Читая под конец обзор новостей «Со всего света», Георг допил капуччино и перешел к чаю. К сожалению, этот материал оказался почти таким же скучным, как и информация о спорте. К тому же выпитый чай пошел Хойкену на пользу, в отличие от возбуждающего капуччино, который активизировал его сонный мозг парой сильных кофеиновых толчков. Чай же вливался в Георга нейтральным потоком, приправляемый рекой известий. Примерно через час он весь выделился. Хойкен каждый раз почти с сожалением смотрел на нескончаемую струю мочи, которая подводила итог его одинокого утреннего чаепития.

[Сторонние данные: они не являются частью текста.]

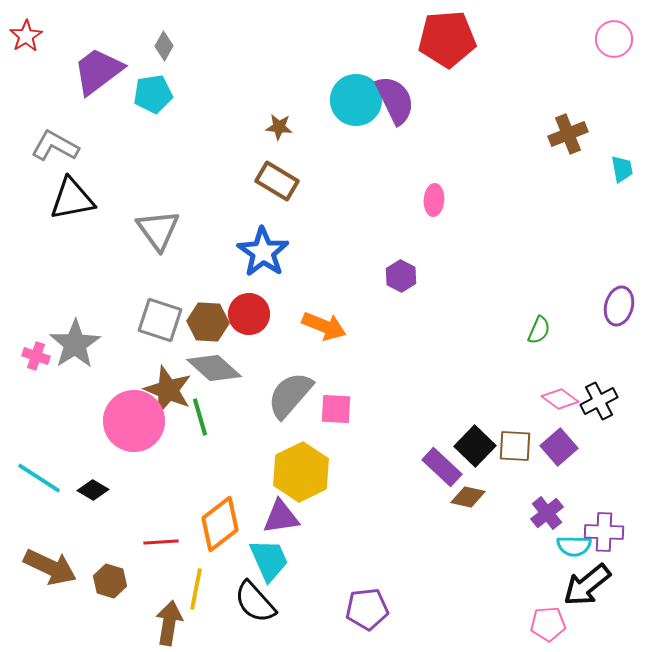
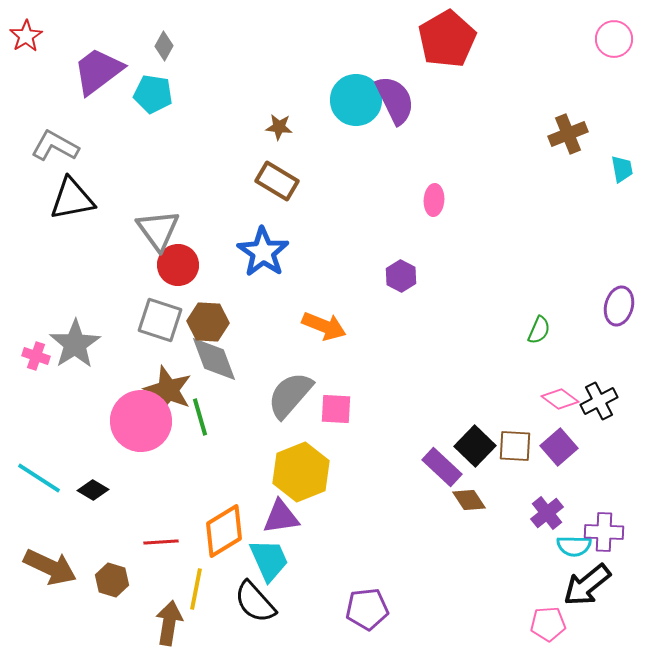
red pentagon at (447, 39): rotated 26 degrees counterclockwise
cyan pentagon at (153, 94): rotated 18 degrees clockwise
red circle at (249, 314): moved 71 px left, 49 px up
gray diamond at (214, 368): moved 9 px up; rotated 28 degrees clockwise
pink circle at (134, 421): moved 7 px right
yellow hexagon at (301, 472): rotated 4 degrees clockwise
brown diamond at (468, 497): moved 1 px right, 3 px down; rotated 44 degrees clockwise
orange diamond at (220, 524): moved 4 px right, 7 px down; rotated 6 degrees clockwise
brown hexagon at (110, 581): moved 2 px right, 1 px up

То, что утром нужно пить много жидкости, он усвоил с детства от воспитательницы-японки, которая целый день пила воду и чай и всегда брала с собой в дорогу не меньше двух бутылок жидкости. С тех пор как у него самого появились дети, они с Кларой принимали на работу воспитательниц и домработниц из разных стран. Их происхождение почти всегда можно было определить по одним и тем же привычкам. Например, молодые итальянки охотно оставались дома и с удовольствием готовили, но только проверенные блюда, то есть макаронные изделия. Француженки, наоборот, готовить не любили, но были очень амбициозны, легкомысленны и требовали высокую оплату. Одна из них, молодая женщина по имени Доминик (Хойкен рассмеялся, когда вспомнил), однажды целую минуту подробно и зло объясняла, что зеленый салат нужно не только Вымыть, но и обязательно встряхнуть и высушить. У него перед глазами до сих пор стояли яркие картины — жесты и мимика этих женщин, в которых проявлялся их национальный колорит. Хойкену все это очень нравилось, и они с женой часто развлекались, вспоминая курьезное своеобразие их поведения.